With 10 or 5 points per stay, that means you would earn 1,500 points for spending $150 for most of their properties, but 750 points at Staybridge or Candlewood. The lowest possible redemption is 5,000 in their “Points Breaks” promotions, but those are usually hotels that nobody is booking, in obscure locations. Think Gadsden, AL; Anderson, SC; or Silao in Mexico. The more common minimum is 10,000, for a Holiday Inn Express. So it would normally require at least $1,000 in spending at their properties before earning an award, or $2,000 if staying at the bottom category ones. At $100 a night that’s 10 or 20 nights. At $150 a night it’s 7 or 14 nights.

How the Bonwi Rewards Program Works

With Bonwi.com, it’s less simple on the earnings side, but that’s because the points you earn are variable. You will often earn far more than 1,500 points for a $150 room charge. You could earn enough for a free stay after just two or three nights.

There’s also upside on the redemption part since the payout is not an average of the price paid. Your points may be worth more in some markets than others, so you can cash in faster just by choosing a hotel requiring fewer points.

Comparison of Earnings in Two Markets

Let’s say you’ve got two business trips coming up in California. One is in San Francisco and one is in San Diego. How would your earnings differ between IHG and Bonwi?

Bonwi points back San Francisco

If you booked your San Francisco stay at the Holiday Inn Civic Center for two nights, you would pay $449 with tax either way. If you booked direct through the IHG site, that would translate to 4,490 points. If you booked it at Bonwi, you would earn 12,220 points.

A month later you need to spend two nights in San Diego. You pull up the IHG site and see the Crowne Plaza Hanalei is a pretty good deal at $166 per night before taxes.
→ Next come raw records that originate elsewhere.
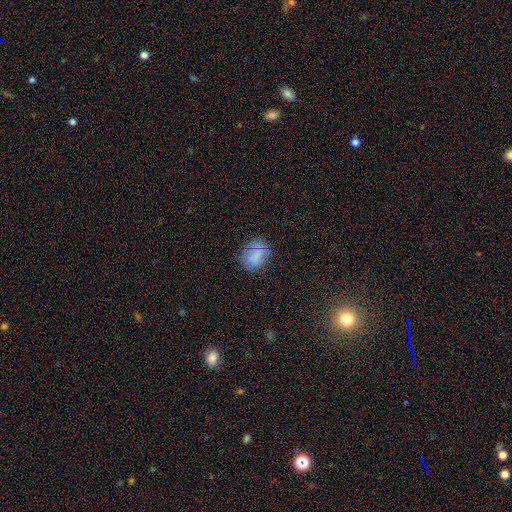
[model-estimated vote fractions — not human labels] This is likely a smooth galaxy (72%). How rounded: possibly round (52%). Merging: likely none (73%).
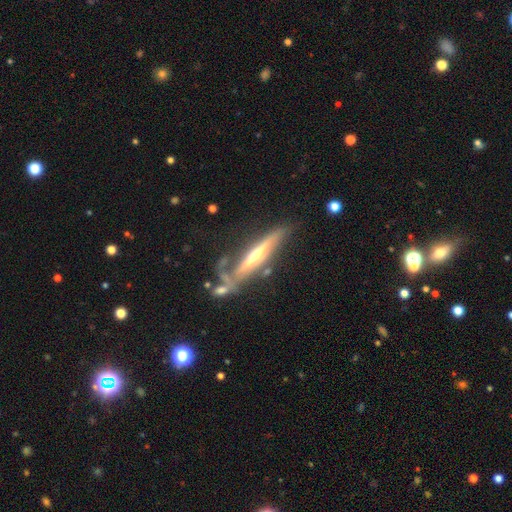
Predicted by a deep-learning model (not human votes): A featured or disk galaxy (76%) viewed edge-on (86%) with a rounded central bulge (73%).

Vote fractions:
- Smooth or featured? featured or disk: 76% / smooth: 18% / star or artifact: 6%
- Edge-on disk? yes: 86% / no: 14%
- Edge-on bulge? rounded: 73% / none: 20% / boxy: 8%
- Merging? none: 51% / minor disturbance: 24% / merger: 14% / major disturbance: 12%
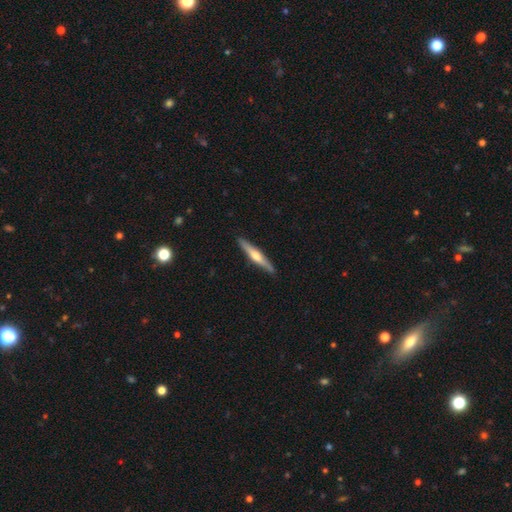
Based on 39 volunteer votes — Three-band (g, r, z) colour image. It shows a featured or disk galaxy (59%) viewed edge-on (96%) with a rounded central bulge (82%). Merging: none (87%).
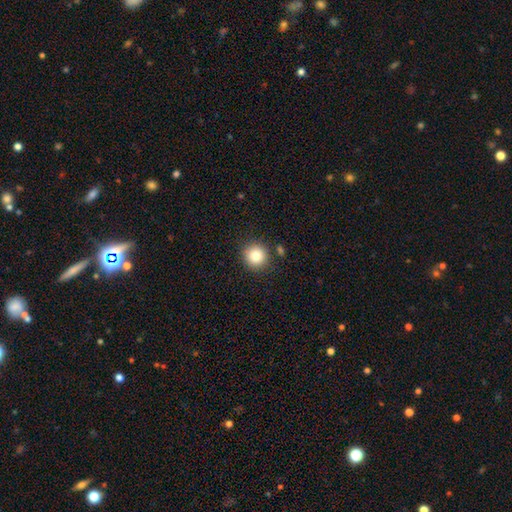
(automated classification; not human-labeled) The model was most divided on "smooth or featured": smooth: 82%, star or artifact: 11%, featured or disk: 8%. More confident: how rounded — round (94%); merging — none (87%).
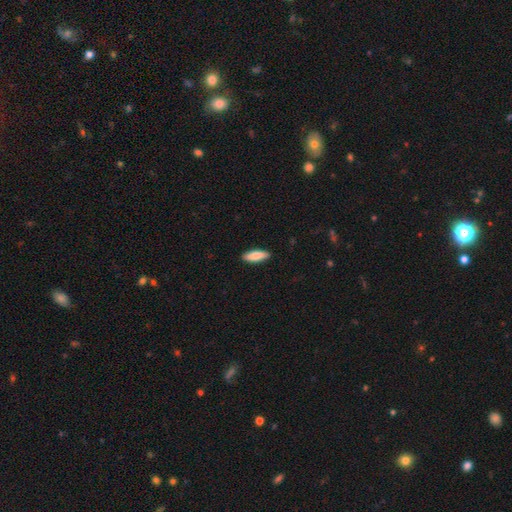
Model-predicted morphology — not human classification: A smooth galaxy with no disk features (85%) that is in between round and cigar-shaped (56%). Merging: none (90%).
The total tab for two nights is $366. If you go ahead and book it through the IHG site, you will earn $366 X 10, or 3,666 points. If you book it through Bonwi instead, you will earn 10,289 points. Another big difference.

Bonwi vs. IHG points in San DIego

Cashing in Your Loyalty Points

Now that you’ve earned some points, what can you get if you take your kid to Orlando for a weekend getaway in March?

If you wanted to redeem what you’ve earned from these two stays, you wouldn’t have enough points with IHG Rewards. From those four nights, you only earned 8,156 points. Only a Points Break promotion would be available. Let’s assume you already had a couple thousand in the account though or you got past 10K with credit card spending.

From Bonwi you have a total of 22,509 points.

For weekends in March, with 10K IHG points from IHG, you’re going to come up empty. There is nothing available on a Friday or Saturday night in March for under 20,000 points, the amount that three of the four hotels below would require. The Holiday Inn Orlando Suites Waterpark hotel would require 35,000. So you would have to use their “points and cash” option and pay at least $70 on top of the 10,000 points.

IHG Rewards points in Orlando

For the same weekends in March with the 22,509 Bonwi points earned from four nights paid, you have lots of choices for a free night’s stay at IHG properties. These are just a few of them, including taxes:
– Holiday Inn Resort Orlando – Lake Buena Vista – 17,663
– Holiday Inn Resort Orlando Suites Waterpark – 20,273
– Holiday Inn Orlando SW – Celebration Area – 15,139
– Holiday Inn Express & Suites Orlando at Seaworld -20,412

If you want to use your points for something else, you’re much better off with Bonwi. With us you can use your points for any flight of $225 or less with those 22,509 points, or you can get two $100 gift cards from major retailers and still have some left over. The points are valued at a penny a mile. If you want to cash in for a reward card with IHG, you usually pay 20,000 points for just a $50 gift card. That’s one-fourth the value, on points that required more spending to start with.

So which program offers you a faster payoff? This one is a no-brainer.